(Collection entries)
_ _ _ _
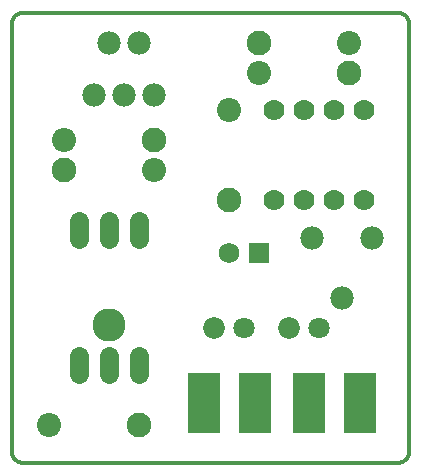
<source format=gbs>
G75*
%MOIN*%
%OFA0B0*%
%FSLAX24Y24*%
%IPPOS*%
%LPD*%
%AMOC8*
5,1,8,0,0,1.08239X$1,22.5*
%
%ADD10C,0.0120*%
%ADD11C,0.1105*%
%ADD12C,0.0700*%
%ADD13C,0.0640*%
%ADD14C,0.0780*%
%ADD15C,0.0806*%
%ADD16C,0.0825*%
%ADD17C,0.0707*%
%ADD18C,0.0721*%
%ADD19R,0.0690X0.0690*%
%ADD20C,0.0690*%
%ADD21R,0.1083X0.2009*%
D10*
X000180Y000555D02*
X000180Y014805D01*
X000182Y014842D01*
X000187Y014878D01*
X000196Y014914D01*
X000209Y014949D01*
X000224Y014982D01*
X000243Y015013D01*
X000265Y015043D01*
X000290Y015070D01*
X000317Y015095D01*
X000347Y015117D01*
X000378Y015136D01*
X000411Y015151D01*
X000446Y015164D01*
X000482Y015173D01*
X000518Y015178D01*
X000555Y015180D01*
X013055Y015180D01*
X013092Y015178D01*
X013128Y015173D01*
X013164Y015164D01*
X013199Y015151D01*
X013232Y015136D01*
X013263Y015117D01*
X013293Y015095D01*
X013320Y015070D01*
X013345Y015043D01*
X013367Y015013D01*
X013386Y014982D01*
X013401Y014949D01*
X013414Y014914D01*
X013423Y014878D01*
X013428Y014842D01*
X013430Y014805D01*
X013430Y000555D01*
X013428Y000518D01*
X013423Y000482D01*
X013414Y000446D01*
X013401Y000411D01*
X013386Y000378D01*
X013367Y000347D01*
X013345Y000317D01*
X013320Y000290D01*
X013293Y000265D01*
X013263Y000243D01*
X013232Y000224D01*
X013199Y000209D01*
X013164Y000196D01*
X013128Y000187D01*
X013092Y000182D01*
X013055Y000180D01*
X000555Y000180D01*
X000518Y000182D01*
X000482Y000187D01*
X000446Y000196D01*
X000411Y000209D01*
X000378Y000224D01*
X000347Y000243D01*
X000317Y000265D01*
X000290Y000290D01*
X000265Y000317D01*
X000243Y000347D01*
X000224Y000378D01*
X000209Y000411D01*
X000196Y000446D01*
X000187Y000482D01*
X000182Y000518D01*
X000180Y000555D01*
D11*
X003430Y004780D03*
D12*
X008930Y008930D03*
X009930Y008930D03*
X010930Y008930D03*
X011930Y008930D03*
X011930Y011930D03*
X010930Y011930D03*
X009930Y011930D03*
X008930Y011930D03*
D13*
X004430Y008230D02*
X004430Y007630D01*
X003430Y007630D02*
X003430Y008230D01*
X002430Y008230D02*
X002430Y007630D01*
X002430Y003730D02*
X002430Y003130D01*
X003430Y003130D02*
X003430Y003730D01*
X004430Y003730D02*
X004430Y003130D01*
D14*
X010180Y007680D03*
X011180Y005680D03*
X012180Y007680D03*
X004930Y012430D03*
X003930Y012430D03*
X002930Y012430D03*
X003430Y014180D03*
X004430Y014180D03*
D15*
X001930Y010930D03*
X004930Y009930D03*
X007430Y011930D03*
X008430Y013180D03*
X011430Y014180D03*
X001430Y001430D03*
D16*
X004430Y001430D03*
X007430Y008930D03*
X004930Y010930D03*
X001930Y009930D03*
X008430Y014180D03*
X011430Y013180D03*
D17*
X010430Y004680D03*
X007930Y004680D03*
D18*
X006930Y004680D03*
X009430Y004680D03*
D19*
X008430Y007180D03*
D20*
X007430Y007180D03*
D21*
X006576Y002180D03*
X008284Y002180D03*
X010076Y002180D03*
X011784Y002180D03*
M02*

</source>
_ _ _ _
**Exercise prompt:**
Each line from the first line of the data above through the one containing "X000243Y000347D01*" must be set down exactly; the pictures must not be.

**Exercise response:**
<source format=gbs>
G75*
%MOIN*%
%OFA0B0*%
%FSLAX24Y24*%
%IPPOS*%
%LPD*%
%AMOC8*
5,1,8,0,0,1.08239X$1,22.5*
%
%ADD10C,0.0120*%
%ADD11C,0.1105*%
%ADD12C,0.0700*%
%ADD13C,0.0640*%
%ADD14C,0.0780*%
%ADD15C,0.0806*%
%ADD16C,0.0825*%
%ADD17C,0.0707*%
%ADD18C,0.0721*%
%ADD19R,0.0690X0.0690*%
%ADD20C,0.0690*%
%ADD21R,0.1083X0.2009*%
D10*
X000180Y000555D02*
X000180Y014805D01*
X000182Y014842D01*
X000187Y014878D01*
X000196Y014914D01*
X000209Y014949D01*
X000224Y014982D01*
X000243Y015013D01*
X000265Y015043D01*
X000290Y015070D01*
X000317Y015095D01*
X000347Y015117D01*
X000378Y015136D01*
X000411Y015151D01*
X000446Y015164D01*
X000482Y015173D01*
X000518Y015178D01*
X000555Y015180D01*
X013055Y015180D01*
X013092Y015178D01*
X013128Y015173D01*
X013164Y015164D01*
X013199Y015151D01*
X013232Y015136D01*
X013263Y015117D01*
X013293Y015095D01*
X013320Y015070D01*
X013345Y015043D01*
X013367Y015013D01*
X013386Y014982D01*
X013401Y014949D01*
X013414Y014914D01*
X013423Y014878D01*
X013428Y014842D01*
X013430Y014805D01*
X013430Y000555D01*
X013428Y000518D01*
X013423Y000482D01*
X013414Y000446D01*
X013401Y000411D01*
X013386Y000378D01*
X013367Y000347D01*
X013345Y000317D01*
X013320Y000290D01*
X013293Y000265D01*
X013263Y000243D01*
X013232Y000224D01*
X013199Y000209D01*
X013164Y000196D01*
X013128Y000187D01*
X013092Y000182D01*
X013055Y000180D01*
X000555Y000180D01*
X000518Y000182D01*
X000482Y000187D01*
X000446Y000196D01*
X000411Y000209D01*
X000378Y000224D01*
X000347Y000243D01*
X000317Y000265D01*
X000290Y000290D01*
X000265Y000317D01*
X000243Y000347D01*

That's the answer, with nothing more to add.